There's almost no chance he was going to keep that pace alive in 2015 and there's even less of a chance he'll return to such a lofty expectation in 2016. Hell, at this point, we're not even sure if Zack Cozart will be as good as what he was once so previously so reliably fantastic: shortstop defense.
Being a 30+ year old shortstop isn't a fact of life that lends itself to longevity in its own right. Being a 30+ year old shortstop that has derived 95% of his value from defense who's coming off major knee reconstruction, is, well, less than inspiring.
To say the least.
That's not to say everything is doom and gloom. The future of Zack Cozart is as unknown as it's ever been. His 2015 is small enough to cast serious doubt, but it's big enough for a promising player who's never had a sample that's that good for that long. There's a chance, a non-insignificant chance, that Cozart has figured something out. That he's seen something (or is seeing something) differently; a fully fledged new approach that will impart credence to a bat that's potential has always deserved it.

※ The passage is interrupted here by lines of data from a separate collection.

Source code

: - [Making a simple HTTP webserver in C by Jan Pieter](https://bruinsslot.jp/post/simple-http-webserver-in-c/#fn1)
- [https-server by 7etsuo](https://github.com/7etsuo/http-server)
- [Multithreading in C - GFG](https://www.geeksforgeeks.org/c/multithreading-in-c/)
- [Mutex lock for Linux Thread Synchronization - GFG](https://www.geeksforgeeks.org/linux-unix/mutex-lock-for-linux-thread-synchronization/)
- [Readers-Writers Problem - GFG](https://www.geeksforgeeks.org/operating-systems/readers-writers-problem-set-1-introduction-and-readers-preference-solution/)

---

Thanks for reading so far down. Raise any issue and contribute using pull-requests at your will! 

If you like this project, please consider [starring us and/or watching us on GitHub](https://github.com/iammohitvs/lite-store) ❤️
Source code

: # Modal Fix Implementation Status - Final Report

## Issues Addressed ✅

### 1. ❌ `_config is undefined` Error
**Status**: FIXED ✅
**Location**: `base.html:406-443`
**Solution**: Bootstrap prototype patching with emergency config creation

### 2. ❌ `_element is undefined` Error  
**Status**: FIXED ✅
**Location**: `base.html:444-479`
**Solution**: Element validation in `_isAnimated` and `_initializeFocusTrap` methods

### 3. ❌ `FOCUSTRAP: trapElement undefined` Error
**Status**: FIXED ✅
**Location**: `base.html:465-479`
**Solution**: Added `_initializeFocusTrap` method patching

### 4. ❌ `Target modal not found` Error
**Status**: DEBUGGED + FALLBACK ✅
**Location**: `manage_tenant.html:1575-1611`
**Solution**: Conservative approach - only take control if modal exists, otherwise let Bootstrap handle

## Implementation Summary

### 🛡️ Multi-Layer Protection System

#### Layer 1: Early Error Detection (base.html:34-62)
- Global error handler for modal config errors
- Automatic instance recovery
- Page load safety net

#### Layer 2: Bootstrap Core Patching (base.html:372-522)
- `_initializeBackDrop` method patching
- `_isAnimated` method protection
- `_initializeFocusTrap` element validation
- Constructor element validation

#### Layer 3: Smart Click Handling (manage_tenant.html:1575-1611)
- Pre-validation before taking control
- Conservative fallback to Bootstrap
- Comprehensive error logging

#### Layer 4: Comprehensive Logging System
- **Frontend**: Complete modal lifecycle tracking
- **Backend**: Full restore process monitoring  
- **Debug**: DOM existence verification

The knee's the thing and it will always be the thing until when-and-if Cozart and, more importantly, his body proves it's not.
Then again, if that "when" ever comes, there's a real possibility that Zack won't finish the season in Cincinnati Reds red. A shortstop who comes cheap with arbitration eligibility as a guy who's been all defense while flashing a bat will be a semi-valuable commodity. Hell, the buyers might be the birds on the bat.
But first, Zack has to prove that he's healthy. For Cozart, it's literally one step at a time.